Spain's spy chief, Jorge Dezcallar, quickly denied a radio report that said intelligence agents were "99 percent sure" that Islamic elements, not Basque separatists, were responsible.

Broadcaster Cadena Ser, which is close the opposition Socialist Party, cited sources at the national CNI intelligence agency as saying agents think a 10-15 member cell placed the bombs on the trains and may now have fled the country.

But Dezcallar, a government appointee, told the national news agency Efe that agents do not favor one line of investigation over another.

The finger of blame is politically loaded because of Aznar's support of the U.S.-led campaign that ousted Saddam Hussein. Any al-Qaida involvement in the Madrid bombings could play into the hands of Aznar critics who opposed sending 1,300 peacekeepers to Iraq.

"If it was al-Qaida, this was a reprisal for sending troops to Iraq, where we have no business being," said Damian Garcia, whose 86-year-old father died in the bombings.

But the refusal by Aznar and Rajoy, his former interior minister, to negotiate with ETA could be vindicated if the group is found responsible for the 10 bombs that tore through four rush-hour trains.

The death of a man in a hospital overnight pushed the toll up to 200 Saturday. Of the 1,511 injured, 266 remained hospitalized - with 17 in critical condition.

Since the Sept. 11 attacks in the United States, only the Bali bombing in Indonesia in October 2002 was deadlier, with 202 people dead.

While the attack's lethal coordination - 10 explosions within 15 minutes - pointed to al-Qaida, the lack of evidence of suicide bombers suggested otherwise.

The compressed dynamite used in the attacks, however, is favored by ETA. But ETA attacks have never been so deadly and mostly targeted police and politicians. On Friday, a caller claiming to represent ETA told a Basque newspaper it was not responsible - the first time ETA is known to have ever denied an attack.

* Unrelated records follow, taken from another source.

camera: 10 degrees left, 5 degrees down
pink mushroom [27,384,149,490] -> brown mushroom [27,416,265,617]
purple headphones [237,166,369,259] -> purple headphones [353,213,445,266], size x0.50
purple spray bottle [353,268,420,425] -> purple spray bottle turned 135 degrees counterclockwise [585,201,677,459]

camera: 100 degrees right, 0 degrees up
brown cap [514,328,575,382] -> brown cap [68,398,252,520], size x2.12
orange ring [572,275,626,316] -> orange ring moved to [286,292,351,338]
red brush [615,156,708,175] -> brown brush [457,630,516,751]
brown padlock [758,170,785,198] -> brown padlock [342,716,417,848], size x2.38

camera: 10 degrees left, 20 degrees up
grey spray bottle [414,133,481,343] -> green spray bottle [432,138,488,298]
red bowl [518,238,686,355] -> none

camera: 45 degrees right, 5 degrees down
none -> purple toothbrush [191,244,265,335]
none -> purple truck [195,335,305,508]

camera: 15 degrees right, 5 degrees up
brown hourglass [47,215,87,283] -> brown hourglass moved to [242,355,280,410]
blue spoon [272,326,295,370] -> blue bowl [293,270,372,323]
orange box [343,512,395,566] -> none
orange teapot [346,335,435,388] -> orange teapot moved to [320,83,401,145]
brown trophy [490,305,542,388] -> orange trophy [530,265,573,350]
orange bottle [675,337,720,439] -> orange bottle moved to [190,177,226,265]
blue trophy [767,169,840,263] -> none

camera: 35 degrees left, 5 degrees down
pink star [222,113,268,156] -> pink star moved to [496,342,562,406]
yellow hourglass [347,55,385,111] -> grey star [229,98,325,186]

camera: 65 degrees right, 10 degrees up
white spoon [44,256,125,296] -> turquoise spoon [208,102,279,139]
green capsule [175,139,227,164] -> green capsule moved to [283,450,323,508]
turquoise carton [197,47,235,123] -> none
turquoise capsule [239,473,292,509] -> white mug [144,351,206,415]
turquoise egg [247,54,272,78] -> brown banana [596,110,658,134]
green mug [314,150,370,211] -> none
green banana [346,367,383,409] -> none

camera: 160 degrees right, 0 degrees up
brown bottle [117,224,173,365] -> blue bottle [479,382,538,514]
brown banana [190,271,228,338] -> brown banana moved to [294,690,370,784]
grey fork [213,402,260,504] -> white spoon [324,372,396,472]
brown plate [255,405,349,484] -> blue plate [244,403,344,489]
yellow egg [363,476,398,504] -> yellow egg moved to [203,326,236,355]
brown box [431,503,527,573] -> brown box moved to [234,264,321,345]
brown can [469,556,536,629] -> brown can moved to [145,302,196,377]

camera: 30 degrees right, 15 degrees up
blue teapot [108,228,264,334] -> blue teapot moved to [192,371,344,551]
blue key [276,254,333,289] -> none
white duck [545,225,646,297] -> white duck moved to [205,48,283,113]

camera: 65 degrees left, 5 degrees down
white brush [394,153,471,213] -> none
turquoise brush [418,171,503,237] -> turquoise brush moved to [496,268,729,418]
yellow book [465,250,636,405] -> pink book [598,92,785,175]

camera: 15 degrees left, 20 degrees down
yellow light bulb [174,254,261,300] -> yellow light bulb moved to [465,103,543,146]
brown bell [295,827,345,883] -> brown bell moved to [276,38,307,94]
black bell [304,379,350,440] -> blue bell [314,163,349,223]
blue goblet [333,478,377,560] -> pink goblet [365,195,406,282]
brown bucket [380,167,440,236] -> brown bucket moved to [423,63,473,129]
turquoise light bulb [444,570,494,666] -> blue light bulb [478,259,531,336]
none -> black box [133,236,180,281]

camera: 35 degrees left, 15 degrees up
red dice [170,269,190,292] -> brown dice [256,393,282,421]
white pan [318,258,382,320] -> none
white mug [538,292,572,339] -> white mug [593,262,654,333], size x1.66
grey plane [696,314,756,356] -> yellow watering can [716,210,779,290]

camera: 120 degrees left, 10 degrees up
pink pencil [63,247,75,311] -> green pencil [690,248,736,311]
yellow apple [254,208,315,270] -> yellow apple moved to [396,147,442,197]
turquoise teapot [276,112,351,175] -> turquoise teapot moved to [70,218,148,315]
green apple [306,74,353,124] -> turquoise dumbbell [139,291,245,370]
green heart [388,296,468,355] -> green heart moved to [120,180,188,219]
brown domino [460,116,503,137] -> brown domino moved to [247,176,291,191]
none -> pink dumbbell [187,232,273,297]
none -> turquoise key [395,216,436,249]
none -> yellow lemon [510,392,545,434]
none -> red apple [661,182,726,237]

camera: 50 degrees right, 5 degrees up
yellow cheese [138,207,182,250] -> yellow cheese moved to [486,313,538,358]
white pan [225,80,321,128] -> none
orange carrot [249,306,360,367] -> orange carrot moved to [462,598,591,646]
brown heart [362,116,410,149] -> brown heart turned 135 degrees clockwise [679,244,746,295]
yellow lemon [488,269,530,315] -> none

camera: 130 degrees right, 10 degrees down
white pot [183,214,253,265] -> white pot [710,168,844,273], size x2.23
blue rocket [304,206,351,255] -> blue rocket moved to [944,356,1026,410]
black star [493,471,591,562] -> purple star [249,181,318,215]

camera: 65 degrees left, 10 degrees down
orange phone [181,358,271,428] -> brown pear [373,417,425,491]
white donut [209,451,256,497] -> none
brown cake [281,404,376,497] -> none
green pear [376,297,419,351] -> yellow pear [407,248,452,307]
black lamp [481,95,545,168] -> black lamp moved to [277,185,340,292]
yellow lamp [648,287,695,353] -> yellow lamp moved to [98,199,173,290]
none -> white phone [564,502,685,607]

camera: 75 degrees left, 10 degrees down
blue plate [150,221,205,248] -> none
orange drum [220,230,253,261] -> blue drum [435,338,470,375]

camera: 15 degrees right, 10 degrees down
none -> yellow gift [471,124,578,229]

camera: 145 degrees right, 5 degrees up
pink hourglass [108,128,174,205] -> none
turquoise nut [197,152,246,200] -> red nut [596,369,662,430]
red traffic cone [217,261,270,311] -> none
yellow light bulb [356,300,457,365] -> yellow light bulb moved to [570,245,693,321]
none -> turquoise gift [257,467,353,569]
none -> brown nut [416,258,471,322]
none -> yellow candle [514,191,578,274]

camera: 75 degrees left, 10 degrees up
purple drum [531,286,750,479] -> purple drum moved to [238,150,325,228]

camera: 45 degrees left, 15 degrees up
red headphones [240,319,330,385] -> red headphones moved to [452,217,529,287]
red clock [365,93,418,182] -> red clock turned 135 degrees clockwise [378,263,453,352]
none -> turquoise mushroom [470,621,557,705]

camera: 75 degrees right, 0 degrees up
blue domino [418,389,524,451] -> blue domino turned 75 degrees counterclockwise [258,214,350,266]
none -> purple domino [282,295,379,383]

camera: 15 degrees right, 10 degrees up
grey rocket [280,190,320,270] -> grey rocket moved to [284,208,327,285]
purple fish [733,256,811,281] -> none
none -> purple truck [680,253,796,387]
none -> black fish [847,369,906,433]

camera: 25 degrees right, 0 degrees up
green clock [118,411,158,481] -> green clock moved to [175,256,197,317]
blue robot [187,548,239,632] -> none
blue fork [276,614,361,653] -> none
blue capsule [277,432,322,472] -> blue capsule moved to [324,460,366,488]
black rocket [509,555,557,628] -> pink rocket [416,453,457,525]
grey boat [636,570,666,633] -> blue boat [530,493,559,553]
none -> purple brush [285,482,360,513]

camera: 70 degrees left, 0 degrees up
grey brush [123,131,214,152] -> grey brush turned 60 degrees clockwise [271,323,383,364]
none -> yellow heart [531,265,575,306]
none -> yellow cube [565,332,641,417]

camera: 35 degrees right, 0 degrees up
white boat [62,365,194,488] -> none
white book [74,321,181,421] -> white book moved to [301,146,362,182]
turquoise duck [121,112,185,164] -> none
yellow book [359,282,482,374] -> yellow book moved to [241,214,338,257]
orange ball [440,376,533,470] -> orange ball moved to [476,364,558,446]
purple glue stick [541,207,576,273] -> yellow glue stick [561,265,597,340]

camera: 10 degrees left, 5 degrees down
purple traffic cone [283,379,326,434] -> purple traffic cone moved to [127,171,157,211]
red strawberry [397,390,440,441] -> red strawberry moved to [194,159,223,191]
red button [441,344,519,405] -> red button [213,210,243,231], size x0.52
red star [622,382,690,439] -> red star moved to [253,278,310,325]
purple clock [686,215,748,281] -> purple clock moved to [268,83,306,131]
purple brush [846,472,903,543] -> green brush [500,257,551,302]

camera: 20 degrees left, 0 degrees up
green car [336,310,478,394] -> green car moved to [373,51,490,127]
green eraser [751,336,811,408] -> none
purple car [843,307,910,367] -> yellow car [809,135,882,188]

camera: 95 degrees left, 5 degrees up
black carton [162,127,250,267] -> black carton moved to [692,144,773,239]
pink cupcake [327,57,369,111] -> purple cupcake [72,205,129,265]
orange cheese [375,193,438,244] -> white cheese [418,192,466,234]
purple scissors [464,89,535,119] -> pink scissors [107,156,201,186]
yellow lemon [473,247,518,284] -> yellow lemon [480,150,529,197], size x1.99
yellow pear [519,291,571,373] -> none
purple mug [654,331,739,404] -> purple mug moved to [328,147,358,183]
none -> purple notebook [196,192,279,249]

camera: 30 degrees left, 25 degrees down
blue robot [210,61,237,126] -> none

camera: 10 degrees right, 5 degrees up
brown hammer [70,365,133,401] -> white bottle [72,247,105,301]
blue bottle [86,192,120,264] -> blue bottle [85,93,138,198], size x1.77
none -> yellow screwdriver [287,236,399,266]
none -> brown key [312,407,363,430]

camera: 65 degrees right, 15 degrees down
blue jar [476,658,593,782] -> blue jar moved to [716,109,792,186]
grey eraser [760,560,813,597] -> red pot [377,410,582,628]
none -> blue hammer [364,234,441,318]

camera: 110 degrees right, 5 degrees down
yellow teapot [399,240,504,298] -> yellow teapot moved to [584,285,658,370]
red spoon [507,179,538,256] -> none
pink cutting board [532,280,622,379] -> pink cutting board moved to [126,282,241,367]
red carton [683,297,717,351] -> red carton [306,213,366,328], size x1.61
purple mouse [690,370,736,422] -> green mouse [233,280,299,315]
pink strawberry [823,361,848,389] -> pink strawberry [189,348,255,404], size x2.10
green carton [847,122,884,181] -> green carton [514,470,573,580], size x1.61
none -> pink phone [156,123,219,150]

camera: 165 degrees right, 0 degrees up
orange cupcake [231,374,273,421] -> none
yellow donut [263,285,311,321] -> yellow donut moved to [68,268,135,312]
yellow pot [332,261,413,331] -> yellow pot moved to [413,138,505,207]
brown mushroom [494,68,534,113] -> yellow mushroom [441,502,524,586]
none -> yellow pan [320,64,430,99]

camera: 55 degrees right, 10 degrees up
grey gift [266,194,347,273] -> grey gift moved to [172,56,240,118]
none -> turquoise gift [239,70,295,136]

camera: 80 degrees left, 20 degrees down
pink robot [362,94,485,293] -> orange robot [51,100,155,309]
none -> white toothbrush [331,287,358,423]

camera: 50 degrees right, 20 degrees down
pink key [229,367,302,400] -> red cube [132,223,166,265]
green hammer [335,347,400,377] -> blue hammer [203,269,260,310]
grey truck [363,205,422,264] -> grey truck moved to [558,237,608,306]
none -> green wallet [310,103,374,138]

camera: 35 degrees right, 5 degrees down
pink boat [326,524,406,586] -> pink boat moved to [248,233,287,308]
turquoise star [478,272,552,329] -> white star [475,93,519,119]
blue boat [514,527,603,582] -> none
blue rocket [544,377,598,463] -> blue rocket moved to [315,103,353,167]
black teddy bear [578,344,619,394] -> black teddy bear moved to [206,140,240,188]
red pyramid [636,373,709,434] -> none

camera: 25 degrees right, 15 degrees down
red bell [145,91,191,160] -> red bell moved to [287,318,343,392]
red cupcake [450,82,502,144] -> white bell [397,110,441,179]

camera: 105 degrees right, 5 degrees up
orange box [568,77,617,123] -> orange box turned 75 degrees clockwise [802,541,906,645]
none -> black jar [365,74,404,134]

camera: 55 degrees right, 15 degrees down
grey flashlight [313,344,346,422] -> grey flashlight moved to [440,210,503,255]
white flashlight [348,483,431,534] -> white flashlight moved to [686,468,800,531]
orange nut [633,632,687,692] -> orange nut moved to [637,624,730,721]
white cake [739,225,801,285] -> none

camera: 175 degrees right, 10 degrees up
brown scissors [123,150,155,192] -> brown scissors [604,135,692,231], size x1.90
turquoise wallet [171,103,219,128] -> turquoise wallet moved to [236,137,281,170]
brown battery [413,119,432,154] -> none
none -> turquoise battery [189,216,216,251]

Asked earlier Saturday whether police are investigating any possible collaboration between ETA and Islamic terrorists, the interior minister had said: "Of course, it cannot be ruled out that terrorist organizations, of whatever kind they are, have connections, reach accords and help each other."

CFPA: Maybe now the Europeans will finally wake up to the Moslem menace in their midst.